Arbeitsintensiv wird es regelmäßig, auch wenn Börden Datenverstöße in  Unternehmen wittern, sagt Müller. Dann muss  er beim Mandanten vor Ort gucken, in welchen Datenströmen personenbezogene Daten verarbeitet werden. Die Idee beim Datenschutz sei ja, dass man sie erst verarbeiten darf, wenn die Rechtsgrundlage es erlaubt. Grundsätzlich ist sie also verboten und im Einzelfall erlaubt. Und dann wird es schwierig, weil die DSGVO unbestimmte Rechtsbegriffe wie „berechtigtes Interesse“ verwendet, von denen manchmal nur der Mandant sagt, „klar habe ich ein berechtigtes Interesse“. Doch das könnten Behörden oft ganz anders sehen – und dann geht´s in die Diskussion mit Datenschutzanwälten wie ihm.

 

Bußgeld bekämpfen wollen ist ein Riesenaufwand

Müllers Fazit: Ohne ein Bußgeld rauszukommen ist ein Riesenaufwand, vor den Behörden müssen Arbeitgeber die Hosen runter lassen und erst wenn alles nackt sei, hat man die Chance, rauszukommen. Erst wenn alle Sachverhalte bis zum Bodensatz geklärt und keine Fragen mehr offen sind. Das dauere dann bis zu zwei Jahren – unter einem Jahr war noch nie ein Fall erledigt. Und dann würden Bußgeldbescheide auch immer mal aufgehoben und jeder dritte bis vierte wird nach unten korrigiert, beobachtet der Anwalt. Immerhin. Denn ein Bußgeld nochmal erhöhen, das kann eine Behörde ja auch tun.

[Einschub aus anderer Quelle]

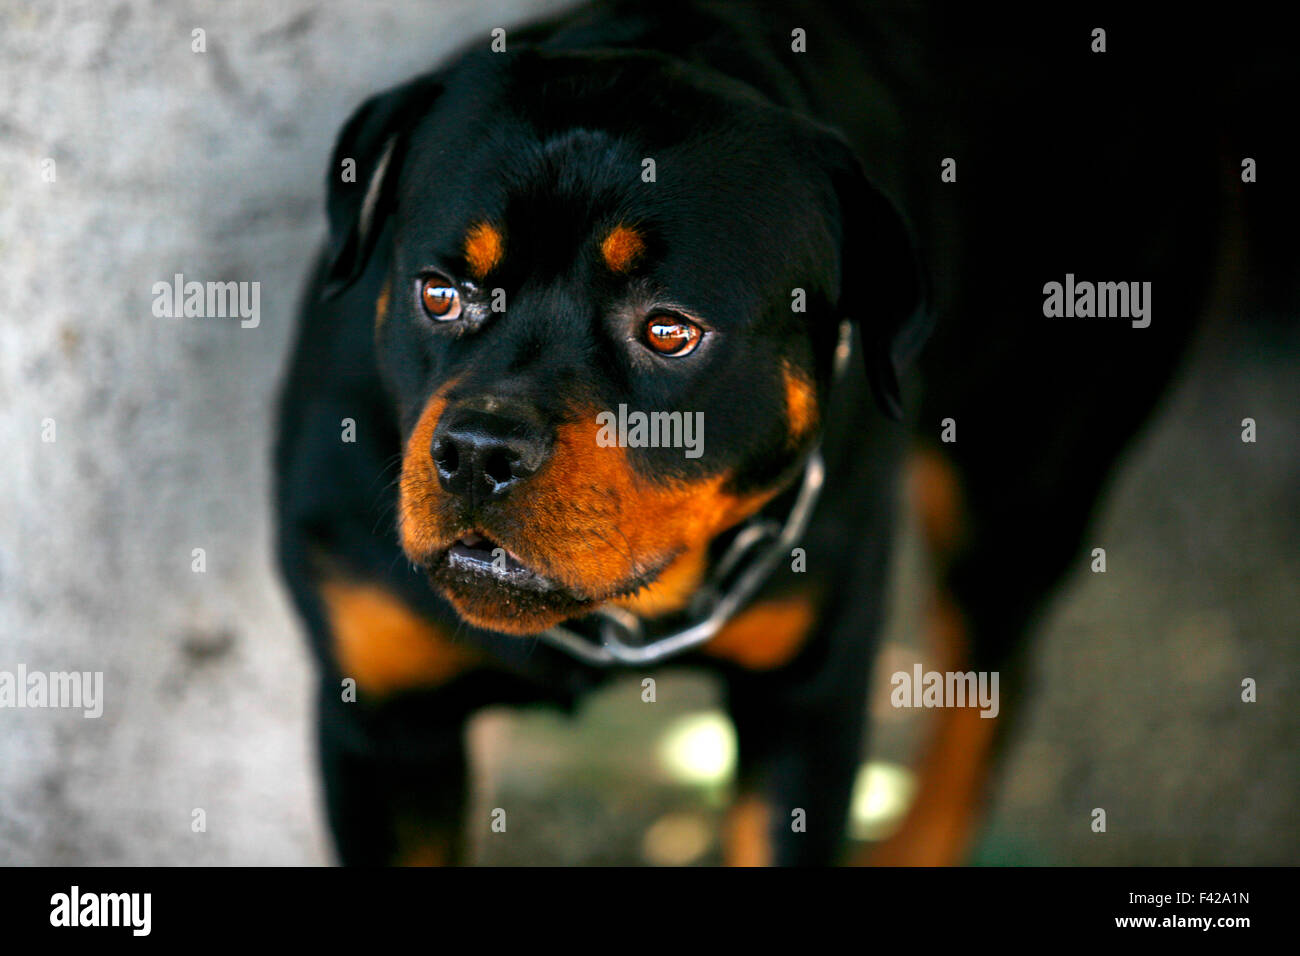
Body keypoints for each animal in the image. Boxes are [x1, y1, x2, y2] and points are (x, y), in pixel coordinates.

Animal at [271, 1, 1258, 868]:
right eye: (441, 292)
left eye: (670, 331)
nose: (478, 453)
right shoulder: (380, 722)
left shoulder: (811, 698)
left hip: (1022, 474)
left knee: (991, 679)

Der oben erwähnte Arzt konnte übrigens beweisen, dass er keineswegs die Videoaufnahmen der Arzthelferin auf seinem Handy gespeichert hatte. Dazu hatte er auch viel zu wenig Ahnung von der Technik und Videofunktionen seines Handys: „Wie soll ich das schaffen, wenn ich nicht mal weiß, wie man das Kameradings bedient?“ Das nahmen ihm die Richter ab.